I'm sorry. I'll upload those tomorrow morning(I don't have the figs on my computer). the the 4.7k can be replaced by anything greater than 1k. I used 4.7K because it is a common value found in digital electronics. The SW is a PBNO(Push button normally open) switch. The W's are connectors(like bannana plugs--though those are a little big). The W's are for in-circuit programming. You'll have to get some 0.1 pin headers for those. Read the Atmel docs for the chip pinout. PB stands for I/O port.

 

[faust9]

Go to figure 5 of this document:
http://www.ee.washington.edu/stores/DataSheets/voltreg/7805.pdf

That is your power supply. Use a wall-wart. The outer part of the plug is + and goes to pin 1 and the center part of the plug is - and goes to pin 2 usually. Most wall-warts us a center negative scheme but not all. You can use any PS from 6 to 12 v and I'd estimate a minimum current rating of 200mA

Here's a VERY good demonstration fo switch bounce:
http://www.ece.utep.edu/courses/web3376/concepts/debounce.html

Here's a simple debounce circuit:
http://www.all-electric.com/schematic/debounce.htm

You don't 'need' the schmitt, avr's are designed to operate in some pretty extreme situations. A simple capacitor between the switch an ground will work fine(use a moderetly low pull -up resistor R8 though 4.7K minimizes current draw from the source and allows the cap to charge moderetly quickly).

If you were using a higher end processor then I'd say use the Hex-Schmitt to debounce--here it's not required.

 

[mrjeffy321]

OK, thanks.

Thats leaved me with some more questions.
whis wall wart you speak of, what is that? is it the MC78XX/LM78XX thing that is in the PS diagram or is that the voltage regulator? (is is that a stupic question because they are the same thing).
In the DC parameters circuit (figure 5), it show a .33 uF capacitor, should that one de tantalum too? how important is it for it to be .33 uF, how about 1 uF, or something close. this would ger inserted into the original diagram right between the button and pin 1 right (with another of the leads going to pin 2)?
Are you saying I need a separate power supple for this "amp hour meter" circuit, other than the power that I would be putting through my normal circuit?, I have to plug it in so to speak, for it to work?

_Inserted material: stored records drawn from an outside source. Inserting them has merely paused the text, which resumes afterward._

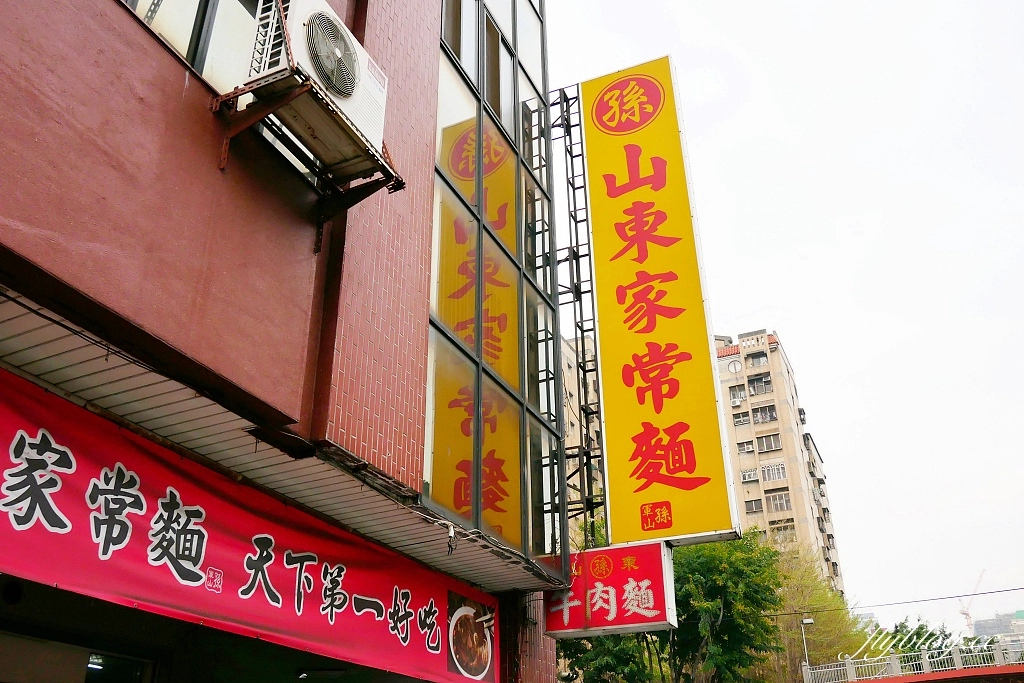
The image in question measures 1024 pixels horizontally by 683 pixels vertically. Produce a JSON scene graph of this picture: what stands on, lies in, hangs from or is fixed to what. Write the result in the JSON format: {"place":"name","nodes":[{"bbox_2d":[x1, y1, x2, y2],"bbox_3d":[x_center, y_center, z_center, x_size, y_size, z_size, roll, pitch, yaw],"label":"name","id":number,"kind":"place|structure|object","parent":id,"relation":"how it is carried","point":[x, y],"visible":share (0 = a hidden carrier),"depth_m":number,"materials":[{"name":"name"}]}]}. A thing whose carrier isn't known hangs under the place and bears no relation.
{"place":"outdoors","nodes":[
{"label":"outdoors","id":0,"kind":"place"},
{"bbox_2d":[1,0,577,682],"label":"red building","id":1,"kind":"structure","parent":0,"point":[101,150],"depth_m":4.84,"materials":[{"name":"red paint"}]},
{"bbox_2d":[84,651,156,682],"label":"window","id":2,"kind":"structure","parent":1,"relation":"in","point":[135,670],"depth_m":5.50,"materials":[{"name":"glass"}]},
{"bbox_2d":[120,0,269,95],"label":"window","id":3,"kind":"structure","parent":1,"relation":"in","point":[193,62],"depth_m":4.60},
{"bbox_2d":[0,369,493,682],"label":"red banner","id":4,"kind":"object","parent":1,"relation":"attached to","point":[67,498],"visible":0.94,"depth_m":4.83,"materials":[{"name":"red fabric"}]},
{"bbox_2d":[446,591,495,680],"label":"picture","id":5,"kind":"object","parent":4,"relation":"attached to","point":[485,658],"visible":0.96,"depth_m":6.91},
{"bbox_2d":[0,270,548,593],"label":"canopy","id":6,"kind":"object","parent":1,"relation":"attached to","point":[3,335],"visible":0.73,"depth_m":4.58,"materials":[{"name":"white metal"}]},
{"bbox_2d":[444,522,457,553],"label":"electrical wire","id":7,"kind":"object","parent":6,"relation":"attached to","point":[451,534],"visible":0.97,"depth_m":6.31,"materials":[{"name":"plastic"}]},
{"bbox_2d":[205,79,400,246],"bbox_3d":[-1.207,-1.050,4.796,0.797,0.720,1.030,-12,-28,22],"label":"metal bracket","id":8,"kind":"object","parent":1,"relation":"attached to","point":[400,184],"visible":0.7,"depth_m":4.78,"materials":[{"name":"metal"}]},
{"bbox_2d":[241,0,388,164],"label":"air conditioner","id":9,"kind":"object","parent":8,"relation":"on","point":[369,102],"visible":0.74,"depth_m":4.62,"materials":[{"name":"white metal"}]},
{"bbox_2d":[428,0,564,574],"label":"glass window","id":10,"kind":"structure","parent":1,"relation":"in","point":[445,156],"depth_m":8.31,"materials":[{"name":"glass"}]},
{"bbox_2d":[546,82,607,547],"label":"metal frame","id":11,"kind":"object","parent":1,"relation":"attached to","point":[560,90],"visible":0.72,"depth_m":11.48,"materials":[{"name":"black metal"}]},
{"bbox_2d":[542,541,676,639],"bbox_3d":[1.047,2.810,9.232,1.582,1.022,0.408,-12,-28,22],"label":"sign","id":12,"kind":"object","parent":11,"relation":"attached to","point":[588,554],"visible":0.84,"depth_m":9.02,"materials":[{"name":"red plastic"}]},
{"bbox_2d":[579,56,740,548],"bbox_3d":[1.898,-0.791,11.537,2.072,7.183,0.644,-12,-28,22],"label":"yellow sign","id":13,"kind":"object","parent":11,"relation":"attached to","point":[656,267],"visible":0.98,"depth_m":11.01,"materials":[{"name":"yellow plastic"}]},
{"bbox_2d":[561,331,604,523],"label":"apartment building","id":14,"kind":"structure","parent":0,"point":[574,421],"materials":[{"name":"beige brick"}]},
{"bbox_2d":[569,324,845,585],"label":"apartment building","id":15,"kind":"structure","parent":0,"point":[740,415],"materials":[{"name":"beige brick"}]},
{"bbox_2d":[727,358,741,374],"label":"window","id":16,"kind":"structure","parent":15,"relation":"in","point":[734,365],"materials":[{"name":"white"}]},
{"bbox_2d":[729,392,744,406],"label":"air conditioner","id":17,"kind":"object","parent":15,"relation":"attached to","point":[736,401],"visible":0.94,"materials":[{"name":"white plastic"}]},
{"bbox_2d":[732,411,750,425],"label":"window","id":18,"kind":"structure","parent":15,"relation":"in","point":[744,421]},
{"bbox_2d":[736,440,754,453],"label":"window","id":19,"kind":"structure","parent":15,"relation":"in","point":[742,447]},
{"bbox_2d":[740,468,758,481],"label":"window","id":20,"kind":"structure","parent":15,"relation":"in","point":[748,474],"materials":[{"name":"white metal"}]},
{"bbox_2d":[744,498,762,513],"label":"window","id":21,"kind":"structure","parent":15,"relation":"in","point":[752,508],"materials":[{"name":"grey glass"}]},
{"bbox_2d":[746,352,767,367],"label":"window","id":22,"kind":"structure","parent":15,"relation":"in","point":[756,361],"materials":[{"name":"grey glass"}]},
{"bbox_2d":[747,374,771,394],"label":"window","id":23,"kind":"structure","parent":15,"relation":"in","point":[754,387],"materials":[{"name":"grey glass"}]},
{"bbox_2d":[751,405,777,423],"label":"window","id":24,"kind":"structure","parent":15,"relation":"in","point":[772,417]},
{"bbox_2d":[756,433,780,451],"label":"window","id":25,"kind":"structure","parent":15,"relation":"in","point":[768,447],"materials":[{"name":"grey glass"}]},
{"bbox_2d":[760,462,786,481],"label":"window","id":26,"kind":"structure","parent":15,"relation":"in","point":[770,468],"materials":[{"name":"white metal"}]},
{"bbox_2d":[766,491,791,512],"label":"window","id":27,"kind":"structure","parent":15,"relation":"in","point":[778,502],"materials":[{"name":"grey glass"}]},
{"bbox_2d":[769,519,794,536],"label":"window","id":28,"kind":"structure","parent":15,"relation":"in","point":[786,528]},
{"bbox_2d":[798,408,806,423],"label":"air conditioner","id":29,"kind":"object","parent":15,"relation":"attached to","point":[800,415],"visible":0.58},
{"bbox_2d":[544,0,1023,622],"label":"sky","id":30,"kind":"structure","parent":0,"point":[748,301],"materials":[{"name":"white"}]},
{"bbox_2d":[778,584,1023,616],"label":"overhead wire","id":31,"kind":"object","parent":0,"point":[974,594],"visible":0.94,"depth_m":26.44,"materials":[{"name":"plastic"}]},
{"bbox_2d":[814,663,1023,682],"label":"bridge","id":32,"kind":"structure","parent":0,"point":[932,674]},
{"bbox_2d":[971,609,1023,643],"label":"distant building","id":33,"kind":"structure","parent":0,"point":[988,622],"materials":[{"name":"grey"}]},
{"label":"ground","id":34,"kind":"structure","parent":0},
{"bbox_2d":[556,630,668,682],"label":"tree","id":35,"kind":"object","parent":34,"relation":"on","point":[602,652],"visible":0.4,"depth_m":21.08,"materials":[{"name":"green plant"}]},
{"bbox_2d":[799,617,814,674],"bbox_3d":[10.384,12.574,27.926,0.656,6.005,0.437,-12,-28,22],"label":"street lamp","id":36,"kind":"object","parent":34,"relation":"on","point":[804,622],"visible":0.66,"depth_m":28.81,"materials":[{"name":"grey metal"}]},
{"bbox_2d":[766,540,866,682],"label":"tree","id":37,"kind":"object","parent":34,"relation":"on","point":[796,592],"visible":0.61,"depth_m":33.88,"materials":[{"name":"green plant"}]},
{"bbox_2d":[801,639,1023,682],"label":"bridge railing","id":38,"kind":"object","parent":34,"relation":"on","point":[894,662],"visible":0.87,"depth_m":26.66,"materials":[{"name":"metal"}]},
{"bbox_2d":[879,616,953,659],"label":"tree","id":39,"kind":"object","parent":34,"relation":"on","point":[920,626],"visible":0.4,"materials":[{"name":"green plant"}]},
{"bbox_2d":[959,568,985,632],"label":"construction crane","id":40,"kind":"object","parent":34,"relation":"on","point":[966,614],"visible":0.64,"materials":[{"name":"metal"}]}
]}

I understand the purpose for the debounce circuit, but I don't see how I need one. you said earlier about that SW piece, the PBNO, is a switch, but I never understood who I need it, I don't see how I need a button for this to work.

 

[faust9]

1uF will work--it can be a cheap ceramic BTW. Also, it's always good to have a reset. And, P/S can mean the source from the wall to the reg or the portion of your ckt which eventually powers up all of your components.

The decoupling needs to placed a physically close to the processor as you can get it(I usually use DIP sockets and solder the cap under the chip on the socket between the power and ground pins. You can actually buy these pre-decoupled sockets--just make sure the cap is connected between the correct pins.